When I wasn’t waiting in line to get into a demo, I was lining up for merchandise. This particular year was probably the largest DefCon attendance yet, and everyone was eager to get their hands on this year’s gadgets. And that’s what I’m going to talk about: hacker toys—gadgets that make cybersecurity fun.

One particularly fascinating device available for purchase either on their website or at the merchandise line is the WiFi Pineapple. It resembles an extra fancy Wi-Fi router, but when configured correctly, this device can mimic legitimate Wi-Fi networks that unsuspecting victims might log into. Once they do, the attacker can intercept everything connected to the pineapple: network traffic, machine details, even passwords. My neighbor next door has a habit of playing video games online very late at night. When my windows are open, I can hear him screaming into his lousy headset until 1 AM. While I’m pretending to be asleep, I’m daydreaming about all the havoc I could wreak on his connection with that Pineapple. However, I don’t endorse black hat hacking in most cases, regardless of how tempting it might be.

Another intriguing device is the USB Rubber Ducky. It’s a little bigger that a standard USB thumb drive, but with the right commands, it can install backdoors, send device data to a remote server, or even infect a machine with bloatware in seconds. All you have to do is plug this into a computer’s USB port, and this tool can execute hundreds of keystrokes per second and cause as much damage as one can imagine. Wipe the hard drive? Piece of cake. Send banking info to an unknown email address? Why not?

Lastly, the hottest tool this year is the Flipper Zero. When used properly, it can serve as a fun way to learn about radio frequencies and hardware penetration testing. However, if used maliciously, it could lead to a nice little breaking and entering charge. This device can emulate office badge identification cards, open garage gates, and even clone a hotel keycard (again, with malicious intent).
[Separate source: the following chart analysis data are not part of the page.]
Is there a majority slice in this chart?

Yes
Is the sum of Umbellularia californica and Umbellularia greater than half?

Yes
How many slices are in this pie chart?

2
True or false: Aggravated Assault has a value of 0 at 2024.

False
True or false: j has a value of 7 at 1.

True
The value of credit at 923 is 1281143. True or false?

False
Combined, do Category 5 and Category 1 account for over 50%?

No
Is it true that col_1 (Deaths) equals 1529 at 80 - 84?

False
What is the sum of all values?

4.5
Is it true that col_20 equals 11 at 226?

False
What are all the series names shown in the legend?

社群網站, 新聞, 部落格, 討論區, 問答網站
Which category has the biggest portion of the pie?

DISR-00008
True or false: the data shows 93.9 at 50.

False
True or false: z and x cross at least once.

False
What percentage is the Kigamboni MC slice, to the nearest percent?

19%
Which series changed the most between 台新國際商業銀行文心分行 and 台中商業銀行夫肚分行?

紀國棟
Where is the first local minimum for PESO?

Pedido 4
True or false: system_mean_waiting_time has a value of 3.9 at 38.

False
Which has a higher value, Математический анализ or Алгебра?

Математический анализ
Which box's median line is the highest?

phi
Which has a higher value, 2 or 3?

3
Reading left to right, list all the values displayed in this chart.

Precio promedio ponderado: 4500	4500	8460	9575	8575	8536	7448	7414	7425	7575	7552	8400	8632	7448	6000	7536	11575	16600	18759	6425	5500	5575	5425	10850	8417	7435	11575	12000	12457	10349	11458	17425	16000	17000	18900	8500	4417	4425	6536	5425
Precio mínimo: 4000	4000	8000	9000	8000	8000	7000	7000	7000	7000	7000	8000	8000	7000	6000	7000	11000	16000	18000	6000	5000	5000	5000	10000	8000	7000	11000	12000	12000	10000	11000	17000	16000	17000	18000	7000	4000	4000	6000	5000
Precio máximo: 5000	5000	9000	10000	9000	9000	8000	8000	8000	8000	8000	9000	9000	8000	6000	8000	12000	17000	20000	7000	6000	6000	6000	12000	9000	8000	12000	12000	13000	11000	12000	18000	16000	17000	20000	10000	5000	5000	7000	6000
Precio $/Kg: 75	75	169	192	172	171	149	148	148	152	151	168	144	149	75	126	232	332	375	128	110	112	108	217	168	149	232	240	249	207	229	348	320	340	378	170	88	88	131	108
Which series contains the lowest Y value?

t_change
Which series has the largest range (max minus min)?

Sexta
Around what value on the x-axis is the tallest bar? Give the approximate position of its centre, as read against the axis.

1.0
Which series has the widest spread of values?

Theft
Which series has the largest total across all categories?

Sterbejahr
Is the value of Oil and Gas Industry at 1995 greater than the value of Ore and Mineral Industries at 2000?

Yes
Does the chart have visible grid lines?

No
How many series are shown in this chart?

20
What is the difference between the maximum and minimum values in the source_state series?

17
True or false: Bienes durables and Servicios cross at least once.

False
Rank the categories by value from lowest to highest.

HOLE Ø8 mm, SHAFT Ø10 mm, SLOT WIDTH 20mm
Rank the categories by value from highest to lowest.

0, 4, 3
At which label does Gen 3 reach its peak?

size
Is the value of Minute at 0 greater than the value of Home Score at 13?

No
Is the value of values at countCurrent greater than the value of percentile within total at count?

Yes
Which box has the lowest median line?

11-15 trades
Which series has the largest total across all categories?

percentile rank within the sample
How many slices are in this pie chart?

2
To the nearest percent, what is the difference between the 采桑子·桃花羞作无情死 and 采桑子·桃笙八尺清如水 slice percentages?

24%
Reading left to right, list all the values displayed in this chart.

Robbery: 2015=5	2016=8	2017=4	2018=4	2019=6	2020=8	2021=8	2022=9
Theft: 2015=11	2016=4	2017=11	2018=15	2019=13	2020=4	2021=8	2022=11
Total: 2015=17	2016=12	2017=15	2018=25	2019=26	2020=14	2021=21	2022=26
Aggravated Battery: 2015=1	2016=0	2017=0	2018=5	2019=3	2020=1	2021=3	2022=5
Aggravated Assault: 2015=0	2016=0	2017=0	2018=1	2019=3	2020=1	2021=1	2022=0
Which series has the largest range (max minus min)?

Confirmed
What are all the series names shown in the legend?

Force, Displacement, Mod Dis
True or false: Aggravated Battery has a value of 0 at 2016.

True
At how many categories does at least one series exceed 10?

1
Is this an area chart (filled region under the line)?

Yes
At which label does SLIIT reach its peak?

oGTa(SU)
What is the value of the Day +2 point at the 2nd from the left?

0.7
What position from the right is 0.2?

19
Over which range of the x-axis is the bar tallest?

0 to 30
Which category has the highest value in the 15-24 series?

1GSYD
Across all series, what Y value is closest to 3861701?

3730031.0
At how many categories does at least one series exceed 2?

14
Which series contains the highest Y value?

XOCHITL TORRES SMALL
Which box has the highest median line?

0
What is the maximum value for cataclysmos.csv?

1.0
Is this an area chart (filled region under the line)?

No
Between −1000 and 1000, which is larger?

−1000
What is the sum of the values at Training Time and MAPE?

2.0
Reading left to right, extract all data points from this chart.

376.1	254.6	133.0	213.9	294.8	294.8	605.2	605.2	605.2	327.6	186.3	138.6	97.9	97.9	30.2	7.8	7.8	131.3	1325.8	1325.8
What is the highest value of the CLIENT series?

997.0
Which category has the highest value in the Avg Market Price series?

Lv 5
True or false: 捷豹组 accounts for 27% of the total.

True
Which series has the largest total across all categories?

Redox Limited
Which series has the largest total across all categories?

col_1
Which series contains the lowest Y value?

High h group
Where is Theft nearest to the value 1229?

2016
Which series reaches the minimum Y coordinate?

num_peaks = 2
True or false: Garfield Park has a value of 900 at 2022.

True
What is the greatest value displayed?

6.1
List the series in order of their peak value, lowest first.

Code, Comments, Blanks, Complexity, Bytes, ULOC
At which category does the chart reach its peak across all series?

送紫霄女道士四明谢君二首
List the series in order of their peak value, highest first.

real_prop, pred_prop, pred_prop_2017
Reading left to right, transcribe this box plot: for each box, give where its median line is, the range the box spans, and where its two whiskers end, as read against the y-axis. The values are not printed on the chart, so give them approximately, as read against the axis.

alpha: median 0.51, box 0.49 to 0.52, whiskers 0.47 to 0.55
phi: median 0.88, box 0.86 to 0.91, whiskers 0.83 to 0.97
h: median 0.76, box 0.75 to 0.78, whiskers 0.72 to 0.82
Unrelenting curiosity is a trait the majority of hackers need to cultivate throughout their lifetime, which is why all these products come sugarcoated with the potential good they can do for the field. These devices are designed to teach cybersecurity professionals to identify weaknesses in their specific internet landscape, but don’t assume that using them for nefarious purposes hasn’t crossed their minds. To provide some reassurance, the likelihood of my neighbor being “hacked” by one of these devices is slim to none, but I can’t guarantee there won’t be a phishing attempt.